You don’t know exactly what the outcome will be. You just believe that your actions are going to be the cause of terrifying disaster. It’s a feeling of severe doom. A feeling that sends an icy chill down your spine and freezes your feet to the spot.
The only emotion that you can muster is fear. Tears are burning your eyes, you can’t breathe, you have lost any means of a normal functioning body. Your hands feel ten times bigger than they are, leaving you unable to do anything, ultimately feeling useless. Your legs have become heavier than lead and your heart is ready to erupt from your chest.
There’s an internal feeling of ice but your face is flushed red hot.
This is what happens to me when I have an anxiety attack. They can strike at any moment. Usually when I’m in, what my brain perceives to be, a stressful situation.
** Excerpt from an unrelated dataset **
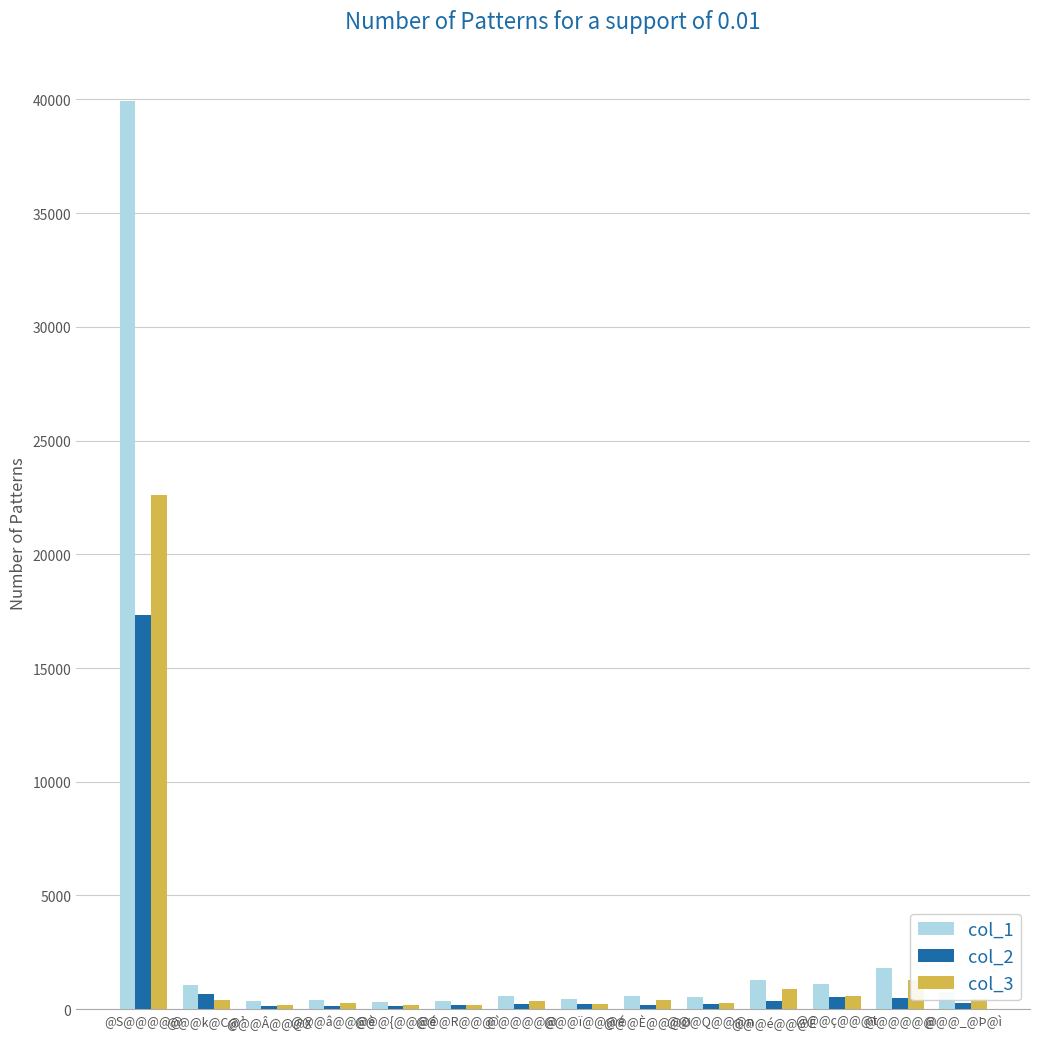

What is the greatest value displayed?

39924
To be honest though it’s usually when I’m going to the supermarket or crossing the road, driving to a place I haven’t been before and worrying about where I can park.
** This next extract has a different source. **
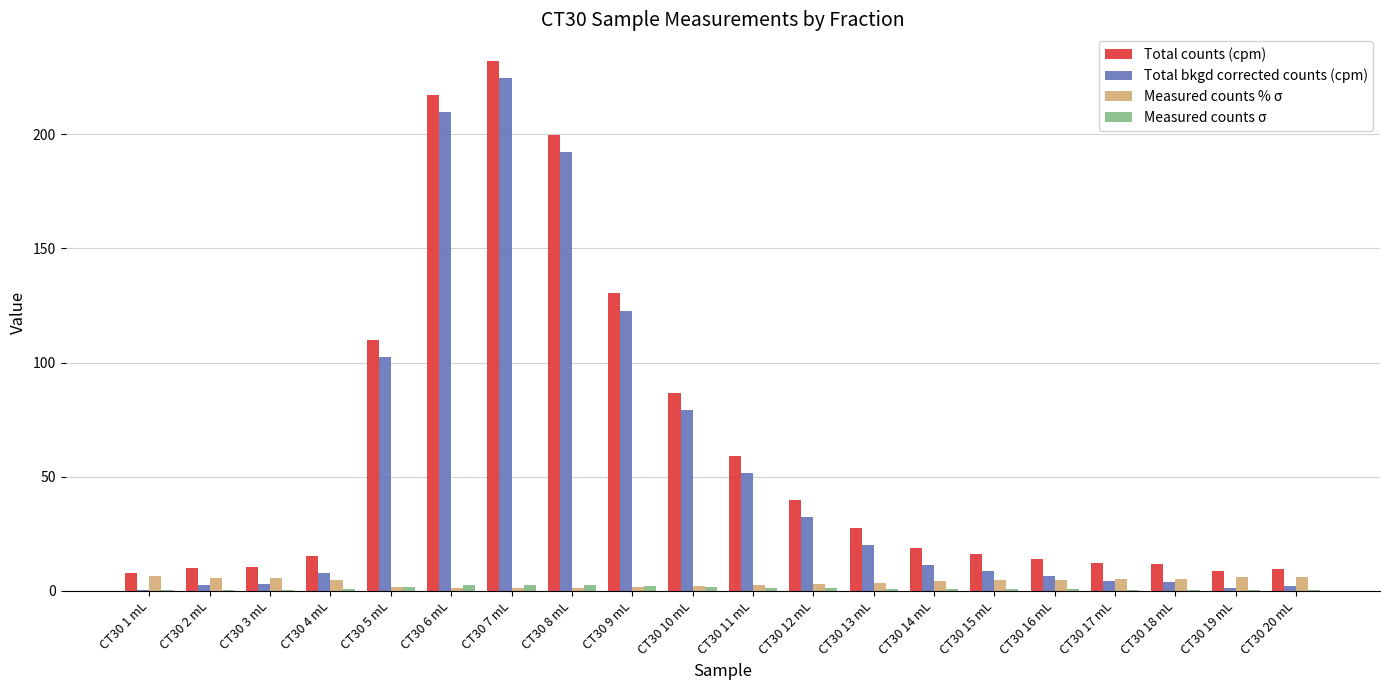

What is the sum of the Measured counts σ values at CT30 18 mL and CT30 5 mL?

2.6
I feel like giving up. It would be so much more comfortable for me to jut stay in my home, wrapped in a blanket and never leave my house but I happen to actually love doing things. Even though parts of my brain would tell you differently.
The only way I get myself through the anxiety attack is to try and keep calm. I really know that this is so much easier said than done and I have ended up in full meltdown mode in the past and probably will do again at some point in the future.
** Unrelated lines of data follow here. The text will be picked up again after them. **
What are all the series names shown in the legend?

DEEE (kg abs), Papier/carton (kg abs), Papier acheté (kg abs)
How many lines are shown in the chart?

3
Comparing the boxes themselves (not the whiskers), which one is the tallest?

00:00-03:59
Now that I’m aware of the types of situation that that will cause me to panic, pretty much anything in my case, I try to be prepared.
I know my mouth will feel like its been stuffed full of cotton wool, so I always have a bottle of water with me.
I have a Rescue Remedy spray that may or may not help me to keep calm. It could just be the placebo effect but its been working so far.
I triple check where I’m going, the address, the surrounding area etc. It may seem slightly obsessive but I like to be sure and that way it cuts down on me panicking.
I also talk to myself continuously. Not out loud, in my head.
I tell myself over and over again that I am safe and calm and I remind myself to keep taking soothing natural breaths.
I don’t think about where I’m heading or the situation ahead of me. I just focus on what I am doing at each individual moment. I take in my surroundings, listen to the noises around me. If any thought enters my head regarding where I’m going or whatever it is that is ahead of me I just stop it instantly before it spirals out of control, because my brain will make it spiral out of control.
A simple train journey can become the most horrific thing to have ever happened, I will think of all the things that can go wrong. I don’t necessarily mean things like the train crashing, although that will be in there too but the little things, such as making a fool of myself, getting off at the wrong stop. Stupid little things that in the grand scheme of things don’t really matter but they cause me to have anxiety attacks and that’s just how my brain works unfortunately.
They are more manageable than they were a year ago but that doesn’t mean there won’t be a time in the future where they start ruining my life again but for now I can deal in my own way with my own system and that’s good enough for me.
Don’t ever let anyone make you think you’re not good enough.